* _Written task_
Search the records below for the word "które", then return every line where it appears.

* _Exercise material_
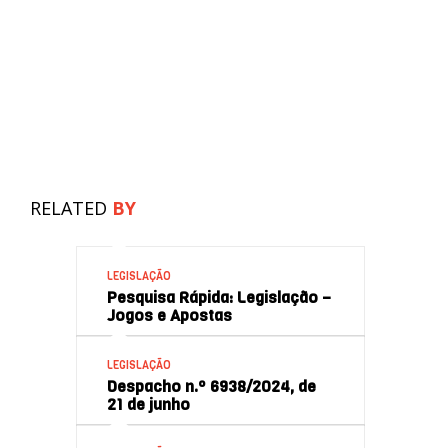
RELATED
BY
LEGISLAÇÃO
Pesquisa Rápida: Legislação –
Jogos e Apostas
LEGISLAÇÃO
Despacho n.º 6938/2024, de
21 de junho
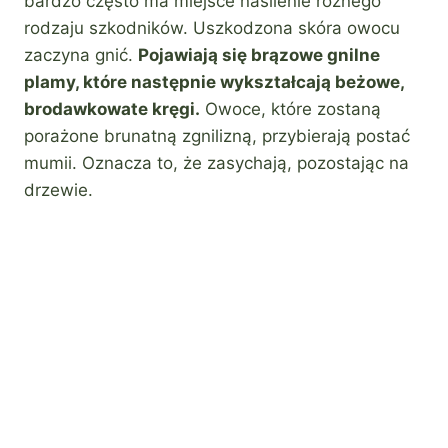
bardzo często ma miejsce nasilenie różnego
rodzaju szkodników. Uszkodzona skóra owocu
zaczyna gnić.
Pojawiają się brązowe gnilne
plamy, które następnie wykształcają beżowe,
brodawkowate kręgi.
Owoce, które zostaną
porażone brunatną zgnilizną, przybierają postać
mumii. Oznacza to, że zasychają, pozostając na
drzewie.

* * *

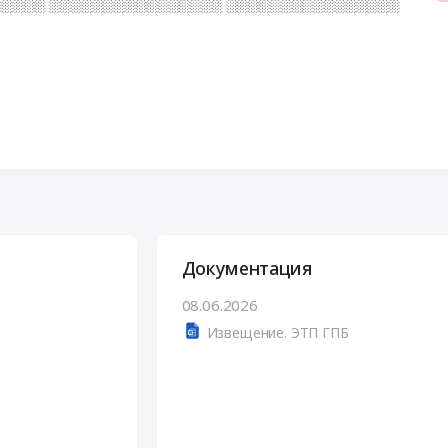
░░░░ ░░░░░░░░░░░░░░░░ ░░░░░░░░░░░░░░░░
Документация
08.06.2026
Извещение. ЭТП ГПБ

* _Solution to the problem_
plamy, które następnie wykształcają beżowe,
Owoce, które zostaną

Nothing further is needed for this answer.